🤖 AI Summary
Existing self-supervised learning (SSL) methods lack explicit modeling and theoretical characterization of representation “universality”—encompassing discriminability, generalizability, and transferability. This paper formally defines universality along three theoretically grounded dimensions and proposes GeSSL, the first SSL framework jointly optimizing for both learning dynamics and evaluation-oriented universality. Its core innovations include: (i) a σ-metric quantifying the gap between learned representations and task-optimal solutions; (ii) integration of task reinterpretation, causally invariant representation learning, multi-task ensemble optimization, and theory-driven loss minimization.

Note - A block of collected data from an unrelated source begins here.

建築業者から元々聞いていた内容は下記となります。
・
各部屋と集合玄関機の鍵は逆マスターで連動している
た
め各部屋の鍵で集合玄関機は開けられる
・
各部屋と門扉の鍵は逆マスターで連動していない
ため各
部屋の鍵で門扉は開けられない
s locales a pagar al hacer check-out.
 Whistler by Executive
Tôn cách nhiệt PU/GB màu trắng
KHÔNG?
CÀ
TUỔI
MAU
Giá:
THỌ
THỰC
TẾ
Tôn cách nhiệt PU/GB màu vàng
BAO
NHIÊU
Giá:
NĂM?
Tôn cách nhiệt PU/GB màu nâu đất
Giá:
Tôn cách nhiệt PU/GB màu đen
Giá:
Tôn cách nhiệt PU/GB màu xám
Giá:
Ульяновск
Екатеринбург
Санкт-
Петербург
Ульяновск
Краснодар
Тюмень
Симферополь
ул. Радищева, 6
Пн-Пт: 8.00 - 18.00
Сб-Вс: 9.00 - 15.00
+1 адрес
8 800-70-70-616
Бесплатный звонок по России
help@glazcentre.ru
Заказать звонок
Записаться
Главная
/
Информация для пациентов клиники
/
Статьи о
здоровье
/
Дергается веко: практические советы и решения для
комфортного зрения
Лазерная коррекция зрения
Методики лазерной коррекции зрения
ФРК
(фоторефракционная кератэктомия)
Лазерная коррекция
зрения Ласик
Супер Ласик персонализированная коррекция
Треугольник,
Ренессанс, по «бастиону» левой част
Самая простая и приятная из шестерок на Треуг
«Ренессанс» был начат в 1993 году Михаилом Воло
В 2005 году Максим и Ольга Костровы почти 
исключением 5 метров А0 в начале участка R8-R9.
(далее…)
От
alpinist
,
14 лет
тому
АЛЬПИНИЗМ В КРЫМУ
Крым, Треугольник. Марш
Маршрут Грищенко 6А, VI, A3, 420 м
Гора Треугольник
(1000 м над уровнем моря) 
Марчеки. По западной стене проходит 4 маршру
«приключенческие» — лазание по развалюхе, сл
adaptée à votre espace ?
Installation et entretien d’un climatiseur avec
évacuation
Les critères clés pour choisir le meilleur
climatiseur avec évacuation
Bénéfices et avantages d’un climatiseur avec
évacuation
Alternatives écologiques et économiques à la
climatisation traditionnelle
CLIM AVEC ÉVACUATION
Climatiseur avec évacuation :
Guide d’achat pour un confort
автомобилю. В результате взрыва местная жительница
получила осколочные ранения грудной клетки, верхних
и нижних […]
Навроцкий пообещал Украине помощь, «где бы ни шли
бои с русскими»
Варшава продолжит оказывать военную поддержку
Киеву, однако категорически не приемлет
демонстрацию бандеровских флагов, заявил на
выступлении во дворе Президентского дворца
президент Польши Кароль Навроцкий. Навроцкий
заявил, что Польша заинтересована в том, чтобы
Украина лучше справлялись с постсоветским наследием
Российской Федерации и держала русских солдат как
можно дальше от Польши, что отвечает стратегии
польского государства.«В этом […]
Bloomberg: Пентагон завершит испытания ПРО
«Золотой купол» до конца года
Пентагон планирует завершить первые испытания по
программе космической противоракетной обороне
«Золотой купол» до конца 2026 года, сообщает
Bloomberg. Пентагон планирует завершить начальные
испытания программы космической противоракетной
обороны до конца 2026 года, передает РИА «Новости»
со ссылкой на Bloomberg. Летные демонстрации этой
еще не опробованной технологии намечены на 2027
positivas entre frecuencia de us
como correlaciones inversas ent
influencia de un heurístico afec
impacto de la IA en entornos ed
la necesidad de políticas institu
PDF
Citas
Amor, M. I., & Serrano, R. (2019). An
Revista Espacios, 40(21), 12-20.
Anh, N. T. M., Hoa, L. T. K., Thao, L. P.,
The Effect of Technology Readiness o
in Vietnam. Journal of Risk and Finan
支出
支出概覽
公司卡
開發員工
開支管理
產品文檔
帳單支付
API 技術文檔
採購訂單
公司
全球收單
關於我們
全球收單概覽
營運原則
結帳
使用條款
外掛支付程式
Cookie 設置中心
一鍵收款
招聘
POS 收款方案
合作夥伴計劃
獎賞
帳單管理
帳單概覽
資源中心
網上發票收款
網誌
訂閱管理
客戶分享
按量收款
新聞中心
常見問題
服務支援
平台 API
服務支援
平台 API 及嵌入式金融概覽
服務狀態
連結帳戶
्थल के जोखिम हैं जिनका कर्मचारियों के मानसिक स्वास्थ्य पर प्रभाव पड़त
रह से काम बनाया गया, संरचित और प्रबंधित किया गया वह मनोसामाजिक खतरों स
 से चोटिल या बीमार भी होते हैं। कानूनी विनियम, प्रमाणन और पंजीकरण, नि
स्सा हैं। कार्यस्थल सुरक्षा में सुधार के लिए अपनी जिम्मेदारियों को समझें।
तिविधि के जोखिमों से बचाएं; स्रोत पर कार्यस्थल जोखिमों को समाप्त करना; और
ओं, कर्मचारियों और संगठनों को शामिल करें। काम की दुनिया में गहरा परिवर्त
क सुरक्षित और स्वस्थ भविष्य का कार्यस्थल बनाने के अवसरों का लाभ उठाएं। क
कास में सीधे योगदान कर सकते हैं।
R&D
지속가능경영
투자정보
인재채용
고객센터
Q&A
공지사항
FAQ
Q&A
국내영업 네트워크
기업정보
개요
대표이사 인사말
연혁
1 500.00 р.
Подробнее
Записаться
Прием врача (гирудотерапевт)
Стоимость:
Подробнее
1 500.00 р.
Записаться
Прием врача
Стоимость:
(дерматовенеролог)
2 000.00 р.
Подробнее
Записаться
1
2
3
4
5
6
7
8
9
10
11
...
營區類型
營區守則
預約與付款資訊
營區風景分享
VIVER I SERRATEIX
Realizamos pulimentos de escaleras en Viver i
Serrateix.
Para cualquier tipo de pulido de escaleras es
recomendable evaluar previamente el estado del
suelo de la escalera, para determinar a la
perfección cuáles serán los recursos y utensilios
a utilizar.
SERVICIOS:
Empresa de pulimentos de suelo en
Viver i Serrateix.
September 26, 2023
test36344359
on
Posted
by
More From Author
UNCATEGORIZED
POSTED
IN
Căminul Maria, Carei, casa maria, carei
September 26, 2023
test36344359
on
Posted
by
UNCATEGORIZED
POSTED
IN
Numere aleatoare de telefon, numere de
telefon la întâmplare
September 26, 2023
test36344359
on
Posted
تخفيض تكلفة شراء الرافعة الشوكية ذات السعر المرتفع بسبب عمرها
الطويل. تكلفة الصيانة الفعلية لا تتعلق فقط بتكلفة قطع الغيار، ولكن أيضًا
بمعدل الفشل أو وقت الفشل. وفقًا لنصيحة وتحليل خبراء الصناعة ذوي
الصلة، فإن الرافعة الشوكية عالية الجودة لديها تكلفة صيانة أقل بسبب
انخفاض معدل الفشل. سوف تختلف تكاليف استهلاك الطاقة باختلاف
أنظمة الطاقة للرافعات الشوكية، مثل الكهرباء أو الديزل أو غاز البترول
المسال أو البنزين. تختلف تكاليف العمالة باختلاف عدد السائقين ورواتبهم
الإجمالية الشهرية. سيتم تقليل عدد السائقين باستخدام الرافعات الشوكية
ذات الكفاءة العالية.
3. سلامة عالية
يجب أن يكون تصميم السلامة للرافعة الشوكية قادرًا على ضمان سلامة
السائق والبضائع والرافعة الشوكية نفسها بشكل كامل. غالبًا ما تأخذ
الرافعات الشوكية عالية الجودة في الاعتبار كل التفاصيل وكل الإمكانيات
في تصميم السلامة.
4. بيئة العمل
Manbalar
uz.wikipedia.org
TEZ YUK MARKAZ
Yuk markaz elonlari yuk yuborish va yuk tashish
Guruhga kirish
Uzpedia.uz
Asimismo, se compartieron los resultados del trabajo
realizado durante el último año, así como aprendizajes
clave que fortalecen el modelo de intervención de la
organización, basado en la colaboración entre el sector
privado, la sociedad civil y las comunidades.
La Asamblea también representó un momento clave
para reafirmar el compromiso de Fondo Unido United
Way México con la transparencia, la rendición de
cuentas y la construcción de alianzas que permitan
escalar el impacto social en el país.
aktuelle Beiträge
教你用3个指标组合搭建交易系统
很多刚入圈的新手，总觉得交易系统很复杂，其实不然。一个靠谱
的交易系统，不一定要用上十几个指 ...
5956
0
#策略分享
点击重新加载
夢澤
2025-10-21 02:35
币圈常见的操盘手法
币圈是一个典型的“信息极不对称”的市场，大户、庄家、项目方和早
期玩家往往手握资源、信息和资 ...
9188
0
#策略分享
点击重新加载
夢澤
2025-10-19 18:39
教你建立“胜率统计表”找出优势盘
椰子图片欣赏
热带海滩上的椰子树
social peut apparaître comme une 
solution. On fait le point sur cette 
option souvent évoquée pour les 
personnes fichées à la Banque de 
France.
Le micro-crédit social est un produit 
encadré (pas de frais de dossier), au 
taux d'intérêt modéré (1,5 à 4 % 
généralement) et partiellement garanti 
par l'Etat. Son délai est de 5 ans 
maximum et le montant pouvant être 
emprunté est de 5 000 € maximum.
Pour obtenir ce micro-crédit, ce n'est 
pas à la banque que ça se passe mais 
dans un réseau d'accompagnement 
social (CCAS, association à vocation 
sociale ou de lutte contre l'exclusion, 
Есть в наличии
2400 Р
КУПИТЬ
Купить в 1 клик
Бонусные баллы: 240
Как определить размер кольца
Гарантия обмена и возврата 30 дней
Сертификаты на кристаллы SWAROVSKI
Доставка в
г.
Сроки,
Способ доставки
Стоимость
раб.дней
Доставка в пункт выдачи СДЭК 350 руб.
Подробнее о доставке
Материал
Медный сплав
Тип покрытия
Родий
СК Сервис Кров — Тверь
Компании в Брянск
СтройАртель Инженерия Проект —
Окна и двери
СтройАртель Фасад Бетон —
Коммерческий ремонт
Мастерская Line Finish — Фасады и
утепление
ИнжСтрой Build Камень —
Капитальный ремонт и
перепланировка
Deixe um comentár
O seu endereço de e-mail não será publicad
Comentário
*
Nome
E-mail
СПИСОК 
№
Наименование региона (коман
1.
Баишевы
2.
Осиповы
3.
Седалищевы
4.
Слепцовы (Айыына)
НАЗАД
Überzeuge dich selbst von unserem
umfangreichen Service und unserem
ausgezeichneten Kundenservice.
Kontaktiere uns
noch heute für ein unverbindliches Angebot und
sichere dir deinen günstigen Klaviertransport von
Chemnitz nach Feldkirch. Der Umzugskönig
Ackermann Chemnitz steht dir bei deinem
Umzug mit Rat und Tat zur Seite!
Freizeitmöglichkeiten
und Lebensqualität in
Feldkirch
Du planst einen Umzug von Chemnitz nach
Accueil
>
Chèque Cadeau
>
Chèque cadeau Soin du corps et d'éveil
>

We provide theoretical guarantees that GeSSL enhances discriminability and cross-task generalization. Empirically, GeSSL outperforms state-of-the-art SSL methods across multiple benchmarks, and the σ-metric consistently validates its closer proximity to task-optimal performance.
📝 Abstract
In this paper, we investigate the characteristics that define a good representation or model. We propose that such a representation or model should possess universality, characterized by: (i) discriminability: performing well on training samples; (ii) generalization: performing well on unseen datasets; and (iii) transferability: performing well on unseen tasks with distribution shifts. Despite its importance, current self-supervised learning (SSL) methods lack explicit modeling of universality, and theoretical analysis remains underexplored. To address these issues, we aim to explore and incorporate universality into SSL. Specifically, we first revisit SSL from a task perspective and find that each mini-batch can be viewed as a multi-class classification task. We then propose that a universal SSL model should achieve: (i) learning universality by minimizing loss across all training samples, and (ii) evaluation universality by learning causally invariant representations that generalize well to unseen tasks. To quantify this, we introduce a $sigma$-measurement that assesses the gap between the performance of SSL model and optimal task-specific models. Furthermore, to model universality, we propose the GeSSL framework. It first learns task-specific models by minimizing SSL loss, then incorporates future updates to enhance discriminability, and finally integrates these models to learn from multiple tasks. Theoretical and empirical evidence supports the effectiveness of GeSSL.